- [Exercise task]: Please recast everything in the data from the line containing "order: Hymenoptera" down to the line containing "genus: Clathrus", both included, as a numbered list with no blank lines. Leave the pictures out of your answer.

# # # # #

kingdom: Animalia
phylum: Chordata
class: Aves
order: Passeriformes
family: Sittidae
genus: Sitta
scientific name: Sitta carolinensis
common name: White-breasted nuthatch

# # # # #

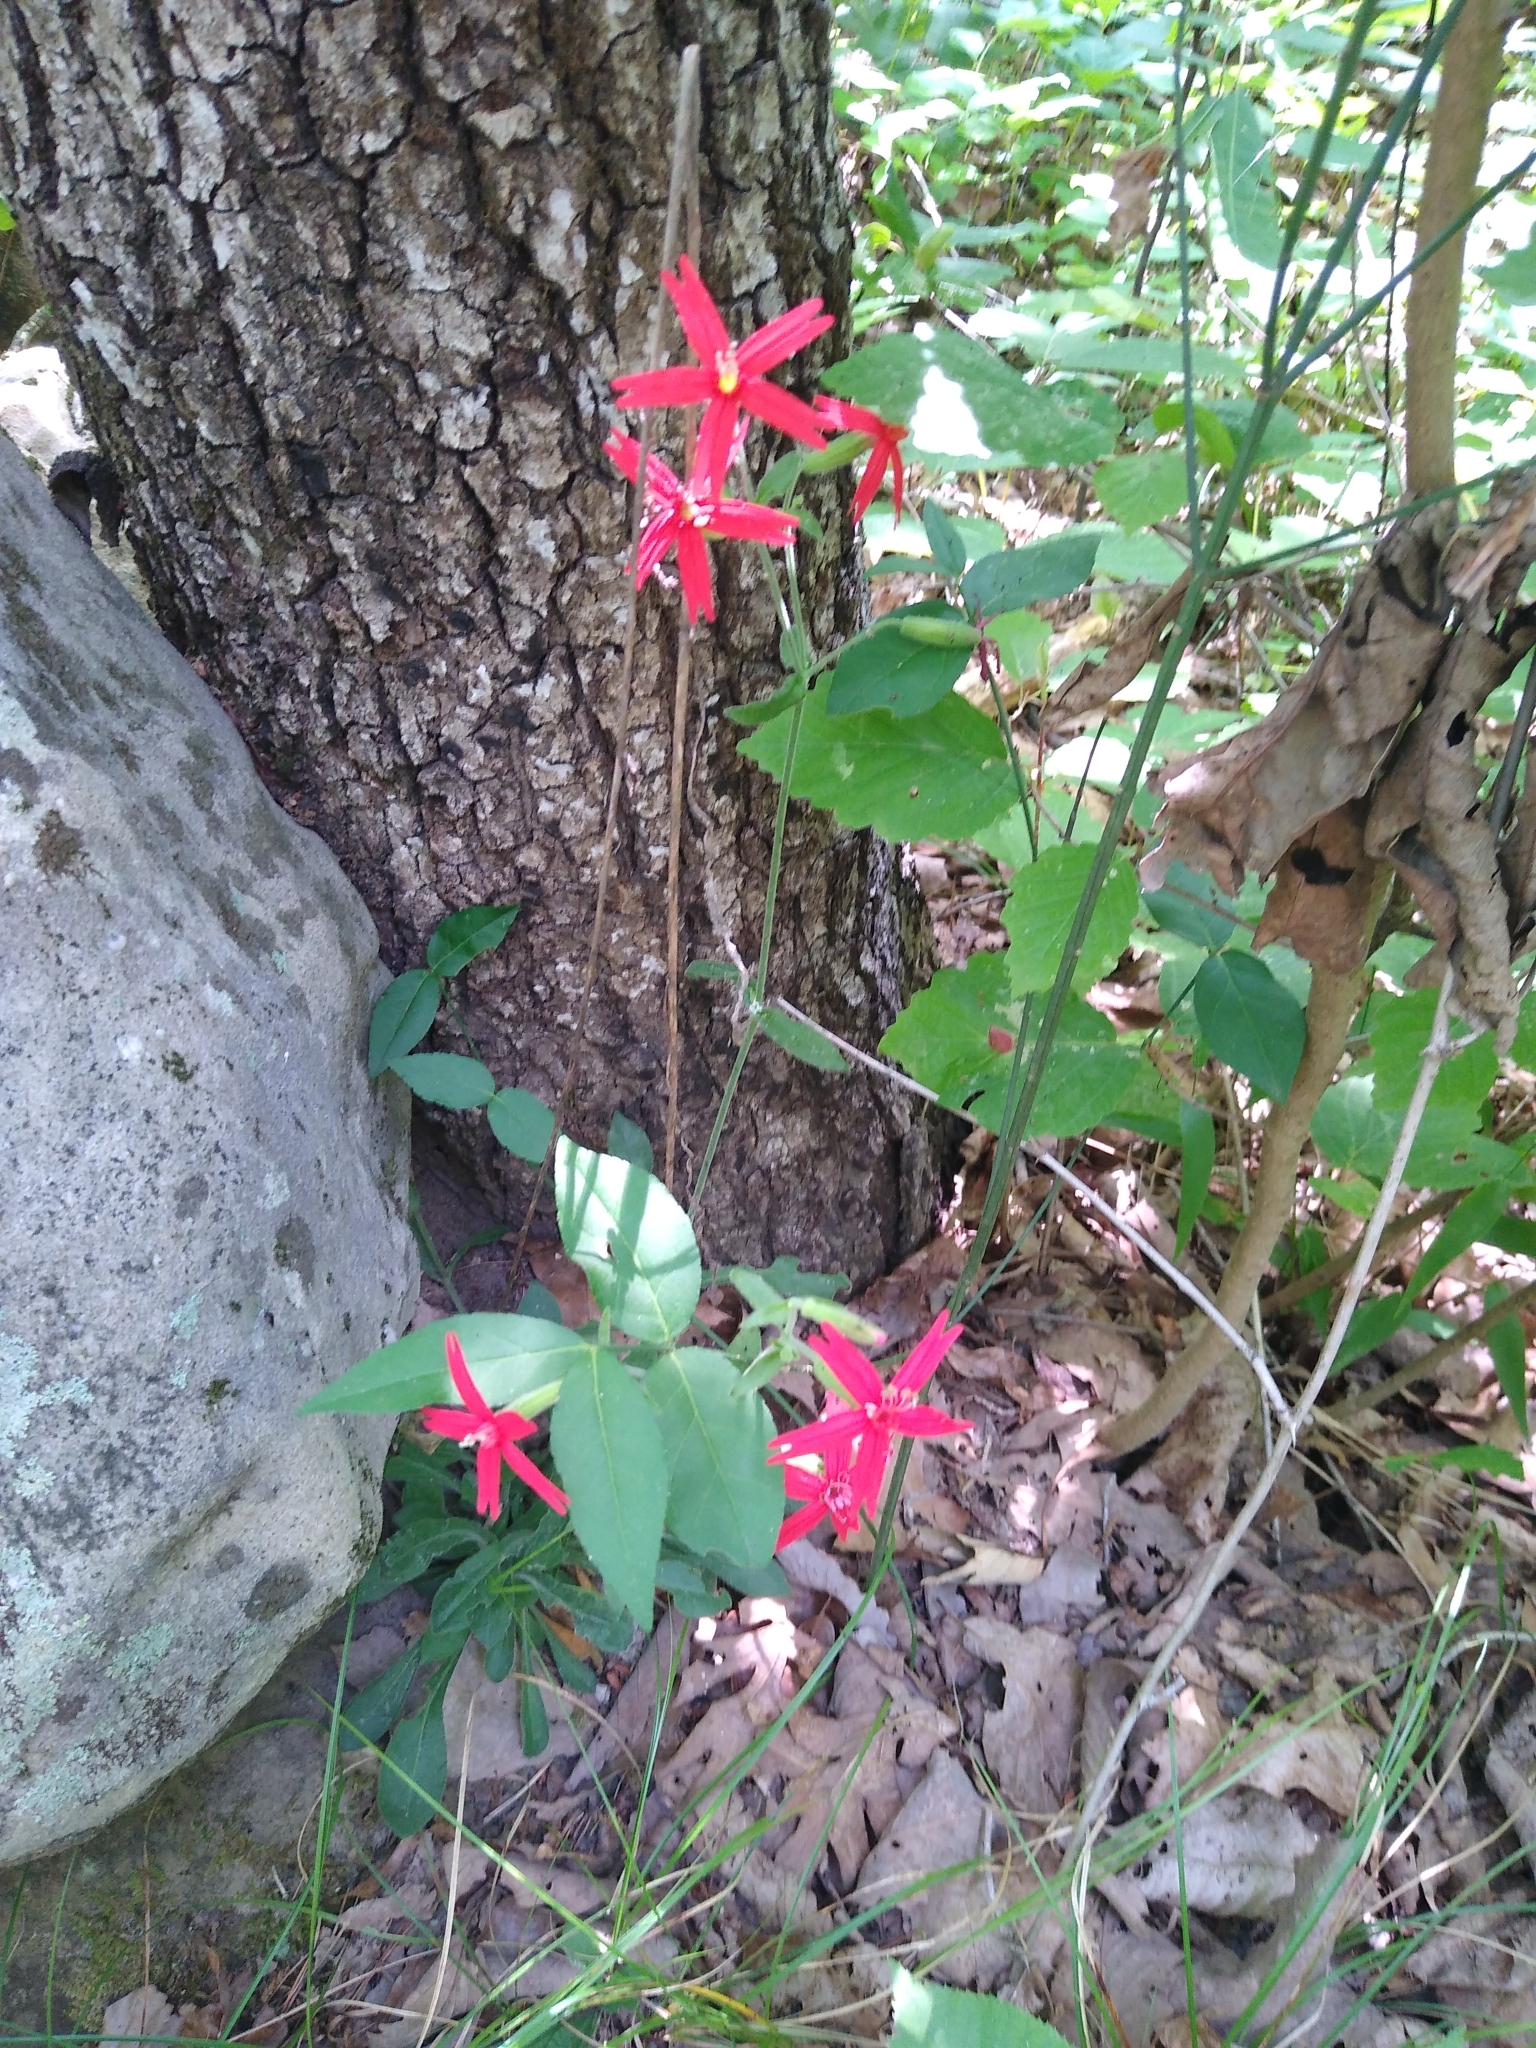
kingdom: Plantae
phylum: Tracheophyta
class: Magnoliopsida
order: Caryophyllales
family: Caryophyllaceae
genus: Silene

# # # # #

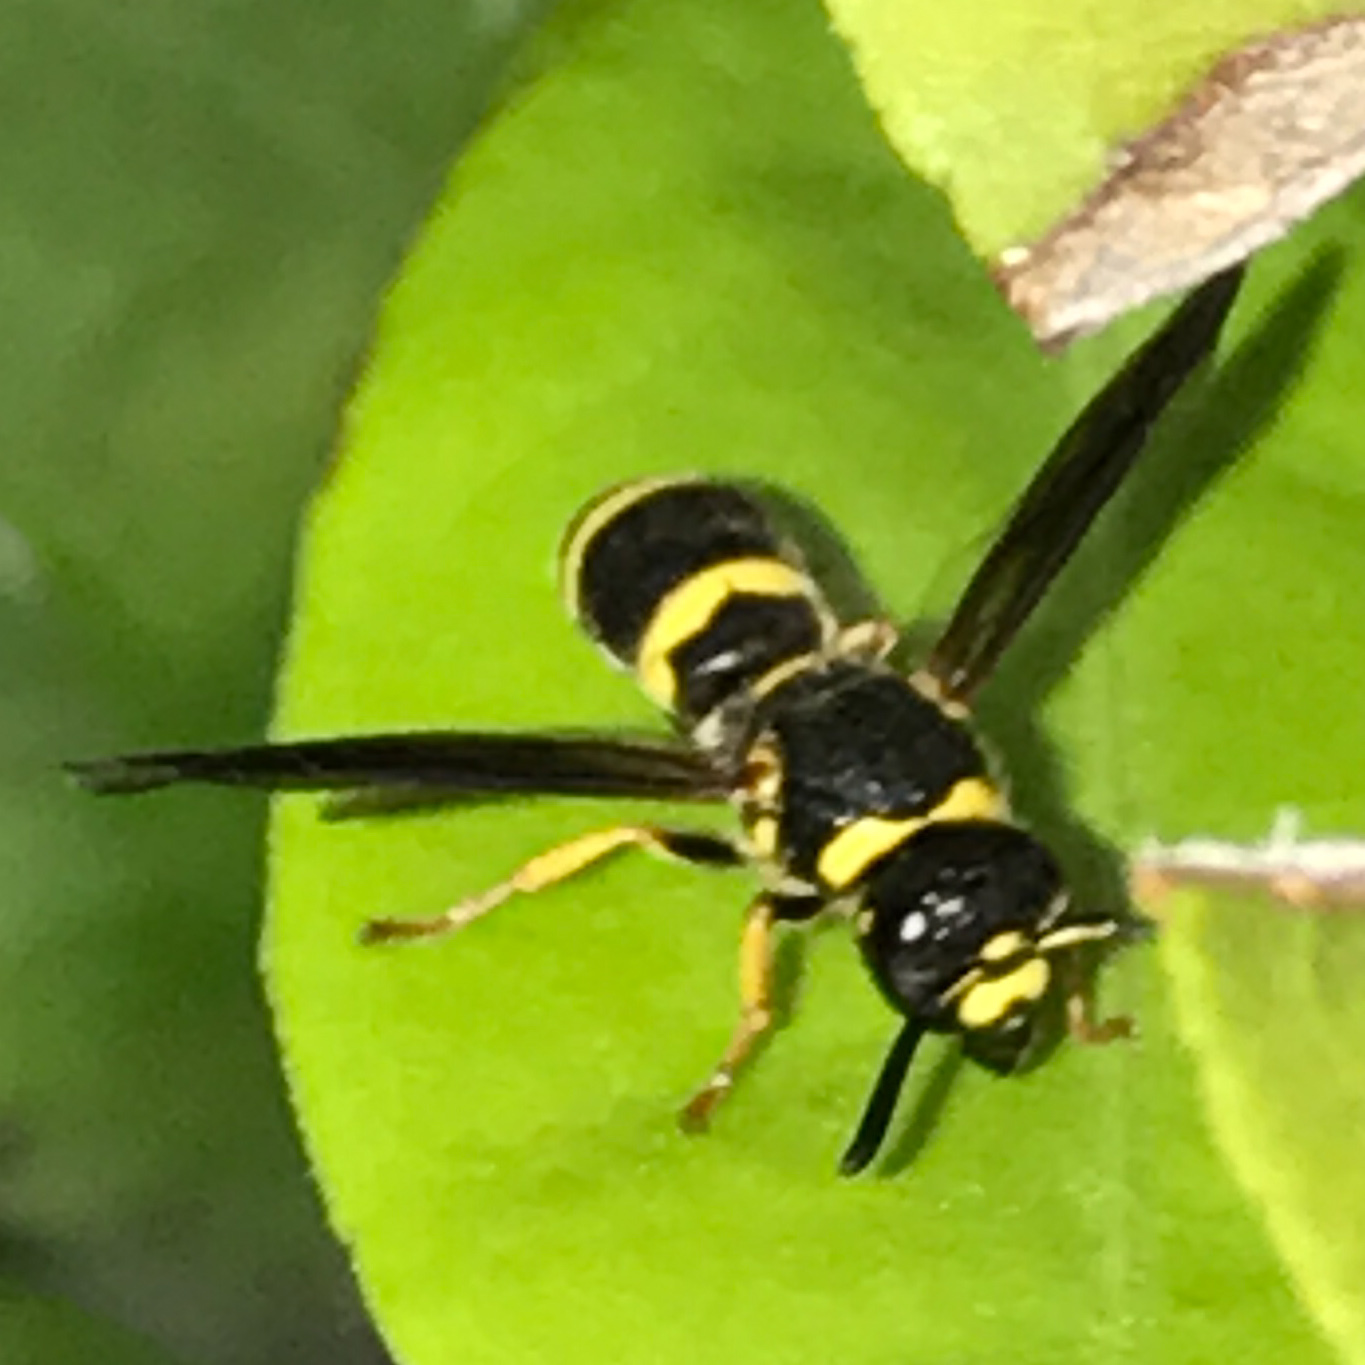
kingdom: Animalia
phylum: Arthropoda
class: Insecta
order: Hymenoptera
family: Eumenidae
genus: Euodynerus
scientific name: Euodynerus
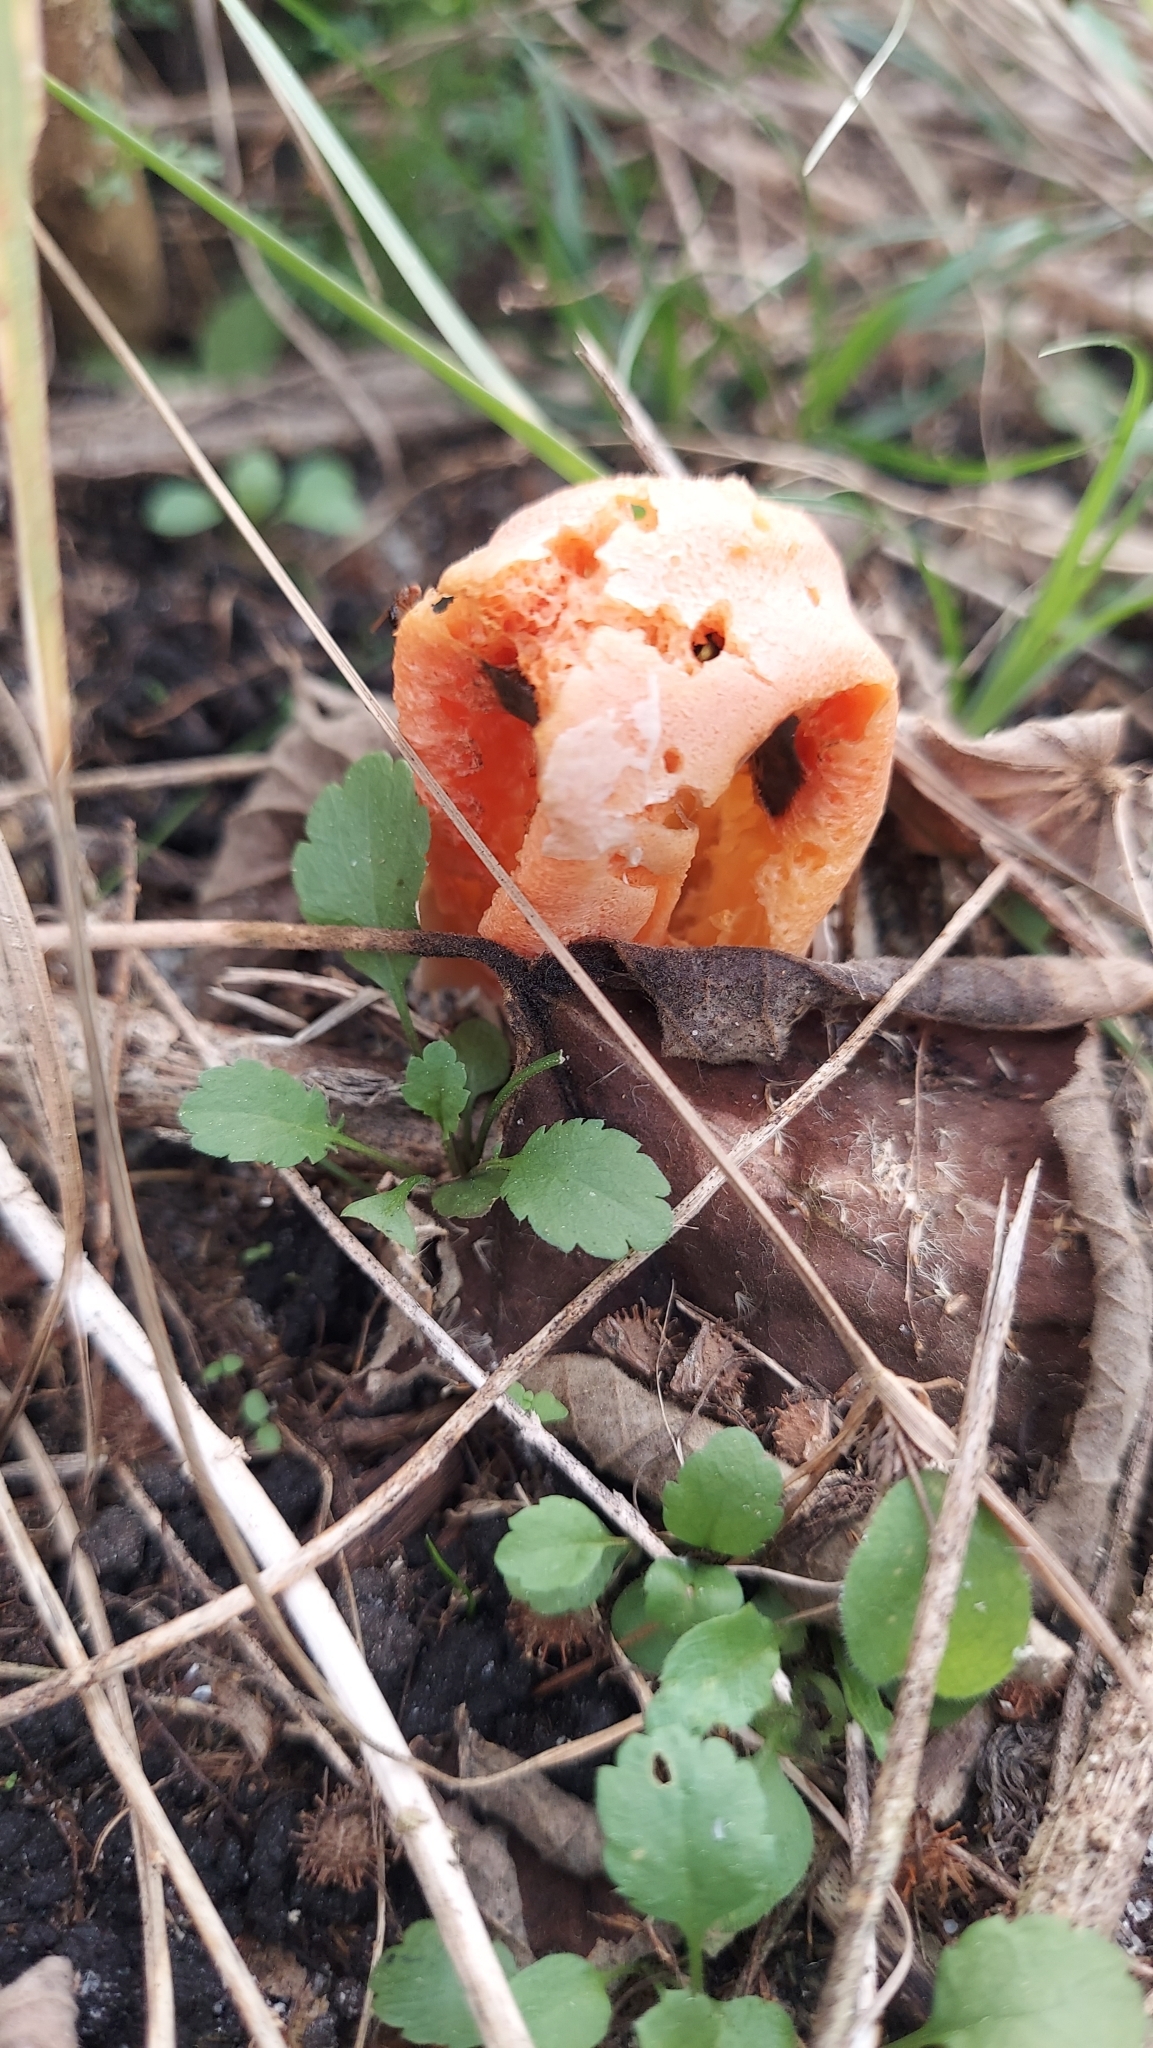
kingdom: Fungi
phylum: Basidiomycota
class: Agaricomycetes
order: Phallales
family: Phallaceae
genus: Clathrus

# # # # #

- [Response to this exercise]:
1. order: Hymenoptera
2. family: Eumenidae
3. genus: Euodynerus
4. scientific name: Euodynerus
5. kingdom: Fungi
6. phylum: Basidiomycota
7. class: Agaricomycetes
8. order: Phallales
9. family: Phallaceae
10. genus: Clathrus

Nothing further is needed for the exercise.